Identify Completed Audio Processing

To identify whether the audio stream is completely processed, send an empty binary WebSocket message to the Deepgram server and then continue to process server responses until the server gracefully closes the connection.

Frequently Asked Questions

How do I measure latency with interim results?

In general terms, real-time streaming latency is the time delay between when a transfer of data begins and when a system begins processing it. In mathematical terms, it is the difference between the audio cursor (the number of seconds of audio you have currently submitted; we’ll call this X) and the latest transcript cursor (start + duration; we’ll call this Y). Latency is X-Y.
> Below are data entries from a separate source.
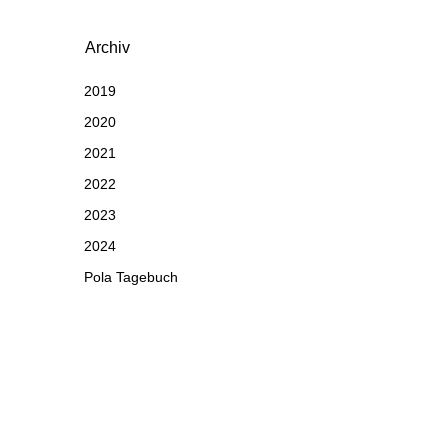
Archiv
2019
2020
2021
2022
2023
2024
Pola Tagebuch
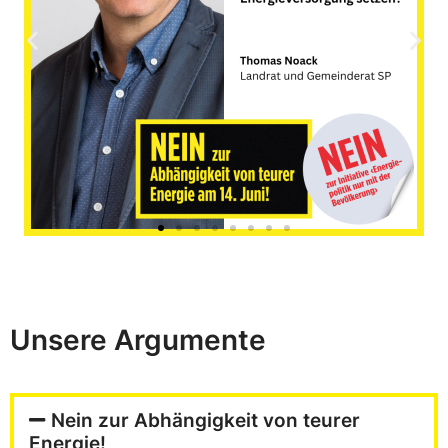
Unsere Argumente
Nein zur Abhängigkeit von teurer
Energie!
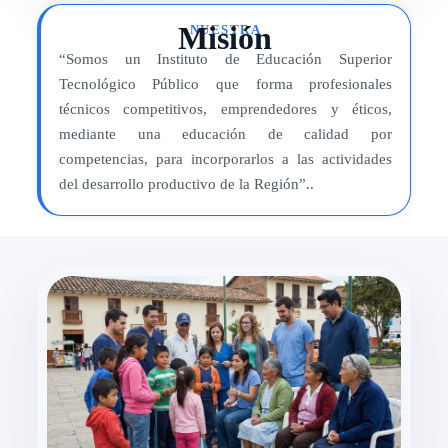
Misión
NUESTRA
“Somos un Instituto de Educación Superior
Tecnológico Público que forma profesionales
técnicos competitivos, emprendedores y éticos,
mediante una educación de calidad por
competencias, para incorporarlos a las actividades
del desarrollo productivo de la Región”..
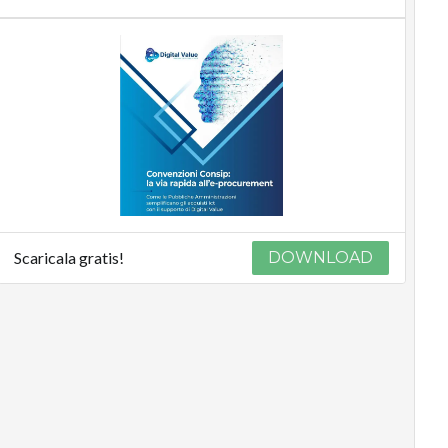
Scaricala gratis!
DOWNLOAD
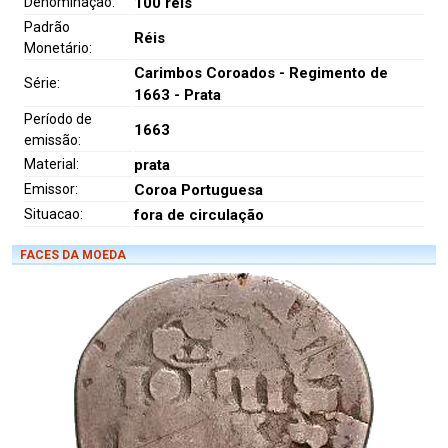
Denominação:
100 réis
Padrão
Réis
Monetário:
Carimbos Coroados - Regimento de
Série:
1663 - Prata
Período de
1663
emissão:
Material:
prata
Emissor:
Coroa Portuguesa
Situacao:
fora de circulação
FACES DA MOEDA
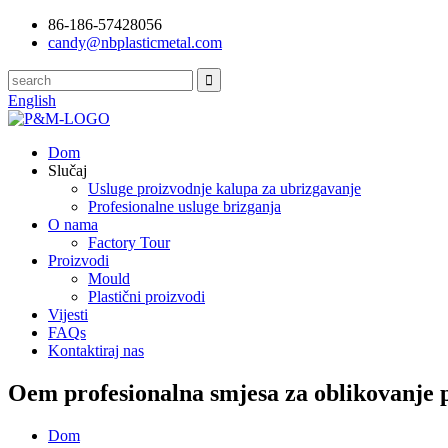
86-186-57428056
candy@nbplasticmetal.com
English
Dom
Slučaj
Usluge proizvodnje kalupa za ubrizgavanje
Profesionalne usluge brizganja
O nama
Factory Tour
Proizvodi
Mould
Plastični proizvodi
Vijesti
FAQs
Kontaktiraj nas
Oem profesionalna smjesa za oblikovanje p
Dom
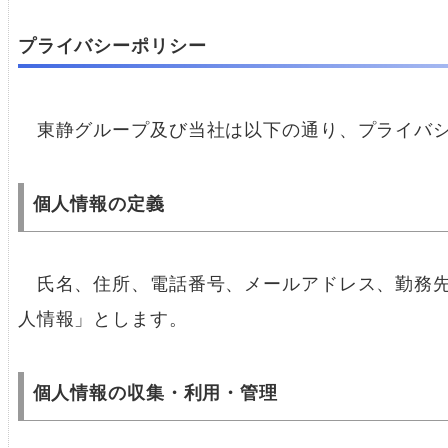
プライバシーポリシー
東静グループ及び当社は以下の通り、プライバシ
個人情報の定義
氏名、住所、電話番号、メールアドレス、勤務先
人情報」とします。
個人情報の収集・利用・管理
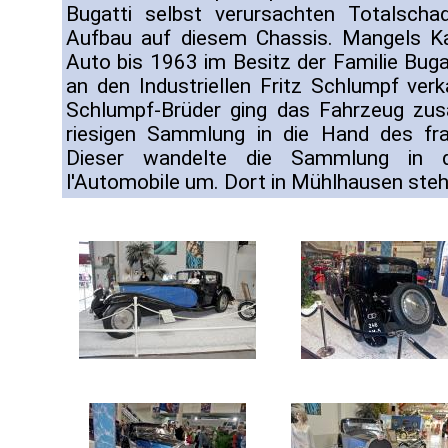
Bugatti selbst verursachten Totalscha
Aufbau auf diesem Chassis. Mangels Ka
Auto bis 1963 im Besitz der Familie Buga
an den Industriellen Fritz Schlumpf verk
Schlumpf-Brüder ging das Fahrzeug z
riesigen Sammlung in die Hand des fra
Dieser wandelte die Sammlung in 
l'Automobile um. Dort in Mühlhausen steh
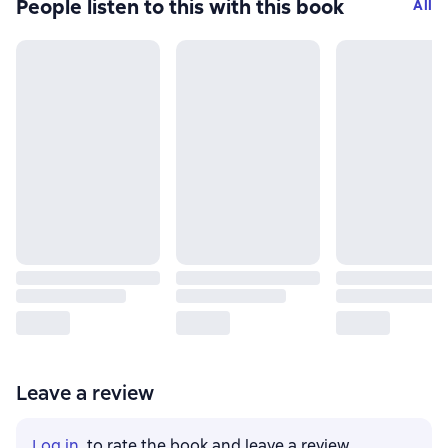
People listen to this with this book
All
Leave a review
Log in
, to rate the book and leave a review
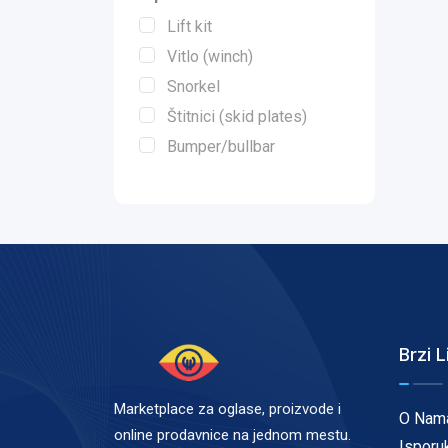
Lift kit
Vitlo (winch)
Snorkel
Štitnici (skid plates)
Bumper/bullbar
Brzi L
Marketplace za oglase, proizvode i
O Nam
online prodavnice na jednom mestu.
Isporu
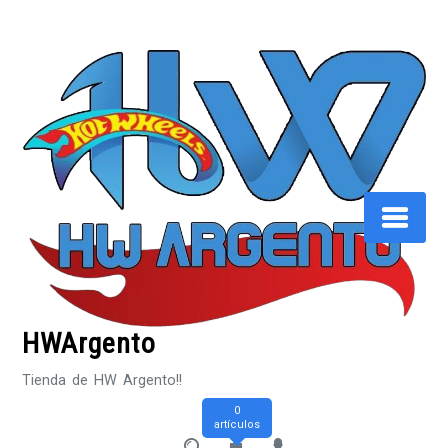
Saltar
al
contenido
HWArgento
Tienda de HW Argento!!
0
artículos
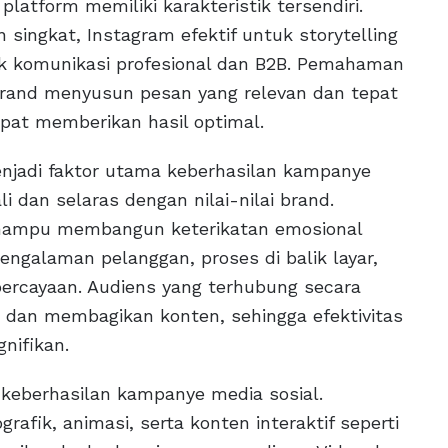
 platform memiliki karakteristik tersendiri.
 singkat, Instagram efektif untuk storytelling
tuk komunikasi profesional dan B2B. Pemahaman
and menyusun pesan yang relevan dan tepat
pat memberikan hasil optimal.
jadi faktor utama keberhasilan kampanye
i dan selaras dengan nilai-nilai brand.
a mampu membangun keterikatan emosional
ngalaman pelanggan, proses di balik layar,
percayaan. Audiens yang terhubung secara
si dan membagikan konten, sehingga efektivitas
nifikan.
 keberhasilan kampanye media sosial.
afik, animasi, serta konten interaktif seperti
However, remember that to give you best accuracy, final transcripts may end early (see lines 9 and 10 in the example above), which means you’ve already received more data than what is reflected in the final transcript. Remember that final transcripts are meant for conservative pipelines that require the highest confidence levels, whereas the latest interim transcript has the lowest latency; always ignore final transcripts when calculating latency.

To learn more, see Measure Latency.

How do I measure word error rates (WER) with interim results?

To calculate WER, concatenate all final transcripts and compare to your base transcript. Because final transcripts are the most accurate, they should be preferred over interim transcripts, which prioritize speed over accuracy. And because a single final transcript does not guarantee that the audio stream is complete, you will need to be certain you have collected all final transcripts before performing your calculation.

Let’s look at an example. Download our WER Python example script, prepare an audio file (or use our sample WAV file), and run the example code:

$ python concat-final.py -u 'USER:PASS' /PATH/TO/audio.wav

When run, the script concatenates the final transcripts returned by Deepgram and prints the result:

Channels = 2, Sample Rate = 48000 Hz, Sample width = 2 bytes, Size = 18540124 bytes
another big problem in the speech analytics space when customers first bring the software where is that they they are blown away...

You can compare this result with your base transcript to calculate WER.

How do I turn off interim results?

To avoid receiving interim results, send interim_results=false as a query parameter when you call Deepgram's real-time streaming endpoint.